Patchin, patchan, tchancayres que van... » (1)

Miqueù Gieure (2)

 

    Mi-août. Le chat miaule. Au soleil, midi net. Ses rayons acérés griffent le tronc des pins, percent les frondaisons, filtrent sous les nuages.

    Ciel plombé. Pas de vent. Dans l'enfer végétal, la chaleur monte: air moite et languide torpeur de l'été. C'est l'effet de serre en raccourci.

    Fougère arborescente et lianes... tout évoque la flore du Houiller, dans un cadre naïf: le douanier Rousseau doit être passé là! Du monde de l'osmonde (3) au corps grêle des prêles, tout s'enchevêtre ici. Tout est exubérance, artifice, entrelacs.

    Rareté botanique au coeur de la mangrove (4), une fleur d'Hibiscus sauvage (5), insolite et pourpre éclaboussure.

    Le vif courant charrie une eau ferrugineuse; rouge sang: la couleur sombre de la garluche (6), dure concrétion qui vous pique et vous coupe.

    Le batelier connaît ces haut-fonds insidieux. Remous et tourbillons signalent les rapides qu'une barque à fond plat franchit en zig-zaguant. Nul risque d'échouer sur un seuil d'alios (6)....

    Eclair bleu: vol en piqué du martin-pêcheur... Un cri rauque: on entend le pic-vert ricaner. Roucoulement de tourterelles, contrepoint au chant de l'alouette, un peu plus loin.

    Comme des chants d'oiseaux, les mots d'ici sont pleins de timbres gutturaux. Faits de bric et de broc, de traoucs et de trounques (7), de l'entre-choc des « x », du sifflement de l' « s » et de l' « h » aspiré. Adichats (8): Arjuzanx, steack Seignanx, oeil de Linxe (9). Marais d'Orx: « r » qui roule, et monte sur ses tchanques (10).

   

Ainsi va le vent d'ouest, de la mer à l'étang. Au mitan du parcours, le pont de Pichelèbe (11) joint l'infini des flots à l'océan des pins. Clairière au fond des bois. Loin des lieux habités, un abri de pêcheurs. Jeux d'eau, puits de lumière tiède et clapotis. Plagette. Sur la rive, pleur des cyprès chauves. Ces arbres enrhumés se mouchent par les pieds! Ils ne manquent pas d'air par leurs protubérances. Ces morts-vivants, surgis du marécage obscur, tendent vers le passant leurs membres décharnés, obscènes excroissances. (12).

 

 

    Casiers, nasses, verveux, tous ces pièges tendus, attendent leur victime: une anguille argentée. Dévalant le courant pour aller, loin d'ici, frayer sur un rivage au nom mystérieux. Celle-ci n'atteindra pas la mer des Sargasses! (13). On la tire de l'eau, pantelante, poisseuse. Un dernier spasme agite, au contact du couteau, ce corps écorché vif, tronçonné, mis en broche, et jeté sur la braise ardente, ruisselant de graisse. Dévoré brûlant: un vrai festin!

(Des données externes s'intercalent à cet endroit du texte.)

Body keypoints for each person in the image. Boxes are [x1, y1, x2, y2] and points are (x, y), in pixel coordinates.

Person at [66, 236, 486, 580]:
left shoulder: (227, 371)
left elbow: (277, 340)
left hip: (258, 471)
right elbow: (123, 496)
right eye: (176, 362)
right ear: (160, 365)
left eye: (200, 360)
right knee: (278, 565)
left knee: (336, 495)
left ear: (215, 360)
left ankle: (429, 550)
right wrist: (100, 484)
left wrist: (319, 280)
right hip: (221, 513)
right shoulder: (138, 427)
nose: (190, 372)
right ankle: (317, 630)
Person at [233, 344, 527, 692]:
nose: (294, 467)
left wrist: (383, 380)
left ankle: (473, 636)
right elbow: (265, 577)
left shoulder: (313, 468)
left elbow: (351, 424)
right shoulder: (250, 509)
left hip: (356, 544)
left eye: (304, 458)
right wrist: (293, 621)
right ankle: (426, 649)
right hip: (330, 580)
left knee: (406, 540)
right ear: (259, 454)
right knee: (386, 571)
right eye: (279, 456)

    Plus bas, vers l'embouchure, on nomme « lette blanque » (14) un paradis perdu de sable éblouissant. Cette côte sauvage était jadis déserte. Les naturels chassés reviennent au galop pour vivre heureux et nus, comme à l'aube des temps. A qui les laisse en paix, respecte leurs coutumes, ces gens ne manifestent pas d'hostilité. On les dit hospitaliers à l'étranger venu visiter ce pays proche et lointain. Car ici, l'Amazone a nom: courant d'Huchet.

 

Notes et commentaires:

[Photos de l'auteur]

 

  1. « Clopin-clopant, au chant de l'alouette,

Clopin-clopant vont les échassiers.... »

  1. Michel Gieure, poète landais.

  2. Osmunda regalis L.

  3. Formation impénétrable spécifique des eaux marécageuses dans les régions tropicales, la mangrove est constituée d'un fouillis de fortes racines (palétuviers...)

  4. Arbre tropical à belles fleurs de la famille des Malvacées. Espèce emblématique du courant d'Huchet, où elle pousse à l'état spontané.

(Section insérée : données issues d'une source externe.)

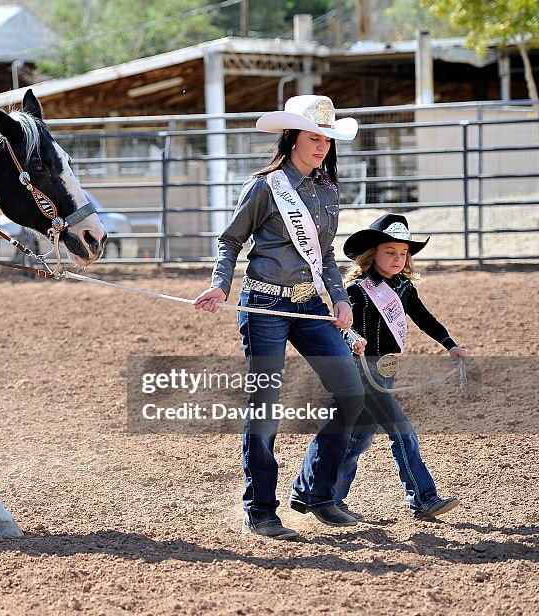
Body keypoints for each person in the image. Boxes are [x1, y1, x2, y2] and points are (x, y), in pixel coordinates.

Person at [194, 95, 366, 539]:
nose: (322, 147)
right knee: (265, 405)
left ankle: (316, 493)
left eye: (326, 140)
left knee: (349, 392)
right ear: (291, 138)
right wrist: (220, 283)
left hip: (310, 306)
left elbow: (325, 253)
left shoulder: (328, 190)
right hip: (264, 306)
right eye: (314, 139)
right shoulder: (264, 187)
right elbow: (231, 240)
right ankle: (261, 508)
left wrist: (339, 298)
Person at [319, 213, 465, 521]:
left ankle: (328, 499)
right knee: (402, 432)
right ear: (372, 254)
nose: (398, 258)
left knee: (357, 440)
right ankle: (423, 499)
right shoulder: (357, 290)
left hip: (385, 370)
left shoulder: (403, 288)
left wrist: (449, 343)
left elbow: (424, 318)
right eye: (390, 252)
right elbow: (344, 327)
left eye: (403, 253)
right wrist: (352, 339)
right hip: (362, 370)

  5. L'alios, appelé localement « garluche », est un grès rougeâtre ou noirâtre, imperméable, qui se forme par agglutination de la couverture sableuse.

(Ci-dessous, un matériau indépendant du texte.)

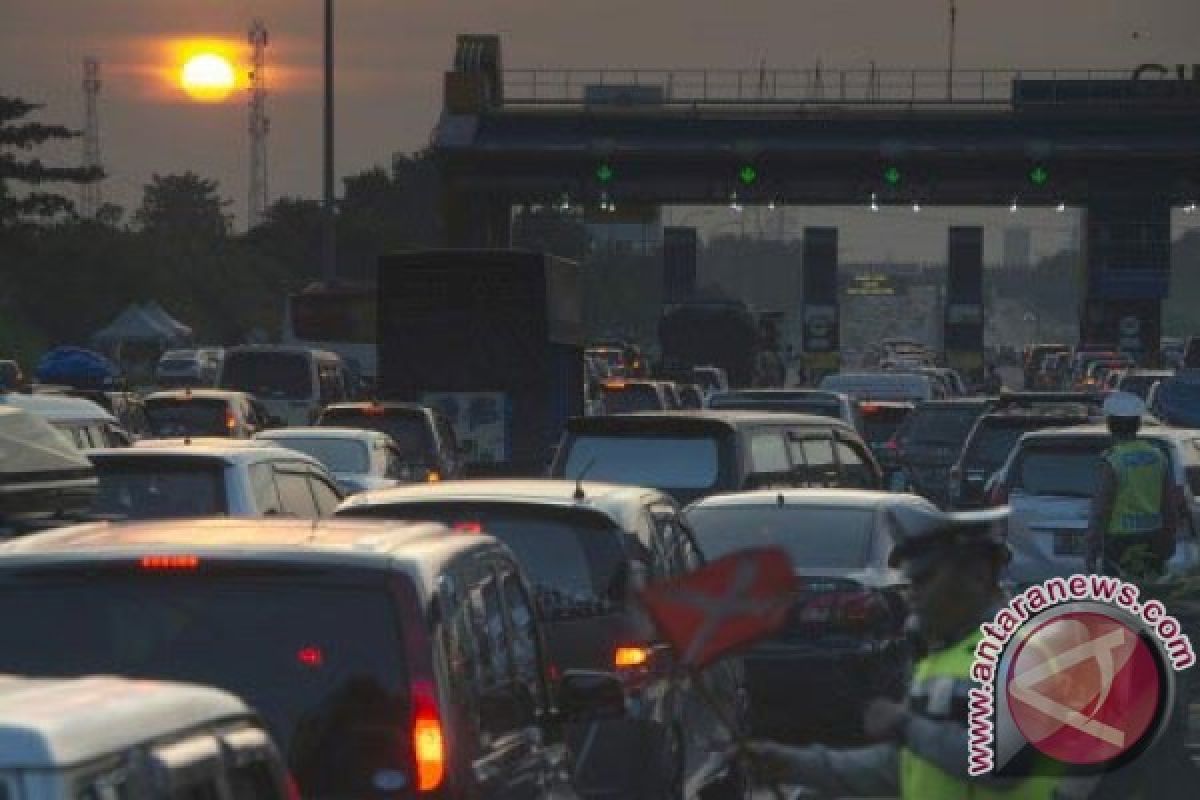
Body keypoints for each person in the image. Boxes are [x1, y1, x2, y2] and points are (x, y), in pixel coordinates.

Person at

  6. Souches de pins coupés.

  7. l'« adieu » gascon signifie aussi « bonjour! »

  8. Noms de villages landais.

  9. Echasses.

  10. Nom de lieu-dit, signifie littéralement « Pisse-lièvre ».

  11. Les cyprès chauves, comme les palétuviers, émettent des « pneumatophores », organes respiratoires émergeant de leurs racines.

  12. L'anguille adulte « dévale » en direction de cette vaste région de l'Atlantique nord, couverte d'algues. Plus tard, ses alevins appelés localement « piballes » remonteront le courant... s'ils n'ont pas été pêchés auparavant.

  13. « Plage blanche ». L'embouchure du courant d'Huchet se situe à Moliets, près d'Hossegor.